Nishaya has Rett syndrome. She’s physically unable to do anything. She’s never crawled or walked. It is a scary journey when you hear that your child might not be able to walk – it’s all negative stuff.

But despite all of this, we are hopeful. The biggest thing we do is keep her in a positive environment. We have really rough days but then she’ll bounce back. Overall, she’s a really happy girl. Medically it is tough, and her diagnosis is really sad, but we try not to think about that too much because we believe mindset is everything.

I believe we create our own reality to some degree – I’m never going to let anyone determine my future or my child’s future. Yes, she might go away, but while she’s here I want her to know she’s got a place in this world.

What has navigating Nishi’s medical journey helped you learn about yourself as a mum?

I don’t let fear cripple us anymore. Our faith is stronger than our fear.

It’s hard but it’s been the biggest blessing. She’s introduced me to the best version of myself. Yes, I don’t want the suffering to be a part of Nishaya’s journey, but I feel like she’s given birth to me. Who I am today – it’s because of Nishaya. She’s brought out my talents and strengths that I didn’t even know existed. She introduced motherhood to me. It’s such a deep feeling that I can’t put it into words.

I didn’t use to be like this – but Nishaya’s diagnosis also really made me dive into self-development. I had to help myself before I helped Nishaya. That’s why I think she’s birthed a new version of me, because I had to reinvent myself in order to help my child.

How do you care for yourself when you have to care for others?

By taking care of my mind first. If my mind is strong then I can succeed in anything. I believe in living in a positive bubble.

I’ve had to live that way because I’ve seen the result. Instead of worrying about surgeries I decided to help ourselves – invested into buying a spinal suit for her – because you know that you’ve gotta help yourself as well.

As a mum I feel like I don’t want to ever live with regrets. I’m making sure that everything I have in my power I’m doing it.

Looking back on Nishi’s wish day, can you remember the best part from your perspective as her mum?

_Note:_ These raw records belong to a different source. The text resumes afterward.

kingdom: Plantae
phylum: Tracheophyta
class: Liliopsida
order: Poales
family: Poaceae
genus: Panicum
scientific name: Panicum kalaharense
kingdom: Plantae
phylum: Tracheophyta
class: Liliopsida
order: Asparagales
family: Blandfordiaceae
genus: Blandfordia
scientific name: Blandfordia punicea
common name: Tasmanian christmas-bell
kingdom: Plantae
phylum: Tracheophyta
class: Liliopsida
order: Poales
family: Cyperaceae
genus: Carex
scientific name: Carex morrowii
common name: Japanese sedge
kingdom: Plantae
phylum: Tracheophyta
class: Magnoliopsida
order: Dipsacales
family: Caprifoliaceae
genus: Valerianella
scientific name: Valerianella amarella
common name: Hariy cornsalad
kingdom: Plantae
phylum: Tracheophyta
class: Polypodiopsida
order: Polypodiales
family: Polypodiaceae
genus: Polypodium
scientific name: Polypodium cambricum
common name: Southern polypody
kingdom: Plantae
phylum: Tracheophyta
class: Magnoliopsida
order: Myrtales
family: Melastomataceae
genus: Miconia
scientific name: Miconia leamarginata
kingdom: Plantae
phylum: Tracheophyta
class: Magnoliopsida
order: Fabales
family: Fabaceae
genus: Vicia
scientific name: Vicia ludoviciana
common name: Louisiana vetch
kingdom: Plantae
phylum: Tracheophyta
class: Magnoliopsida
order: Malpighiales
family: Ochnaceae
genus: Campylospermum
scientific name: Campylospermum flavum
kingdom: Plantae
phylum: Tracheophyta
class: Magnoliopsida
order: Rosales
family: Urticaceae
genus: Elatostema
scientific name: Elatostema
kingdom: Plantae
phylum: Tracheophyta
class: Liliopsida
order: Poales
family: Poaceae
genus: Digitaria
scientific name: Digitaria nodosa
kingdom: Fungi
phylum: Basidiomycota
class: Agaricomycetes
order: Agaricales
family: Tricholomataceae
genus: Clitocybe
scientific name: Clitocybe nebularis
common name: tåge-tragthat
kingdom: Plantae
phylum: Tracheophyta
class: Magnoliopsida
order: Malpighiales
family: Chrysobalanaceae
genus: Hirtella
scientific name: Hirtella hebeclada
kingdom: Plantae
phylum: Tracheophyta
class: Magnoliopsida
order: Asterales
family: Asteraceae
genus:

It was beautiful – the whole day. There’s so many different memories in my head. Everyone was gathered around Nishaya, and it made me feel so special that the whole day was about her. It was just before her big surgery – before it was postponed. And Nishaya loves her spa to this day.

 

How did Nishi’s wish affect you personally?

It’s made me a believer that there’s so many good people out in the world. It’s made me believe more in magic and miracles in the world.

 

What would you say to other mums who are in a similar situation?

Don’t give up. We are so blessed to have our children. Yes, the journey is hard, but it’s the greatest blessing to have these kids come into our lives – they teach us so much.

It’s just about love. Just love your kids.

And mums, take care of yourselves as well. If you can, have someone help you. It’s important to have some me time. You’ve gotta fill your cup up first before it can overflow to other people.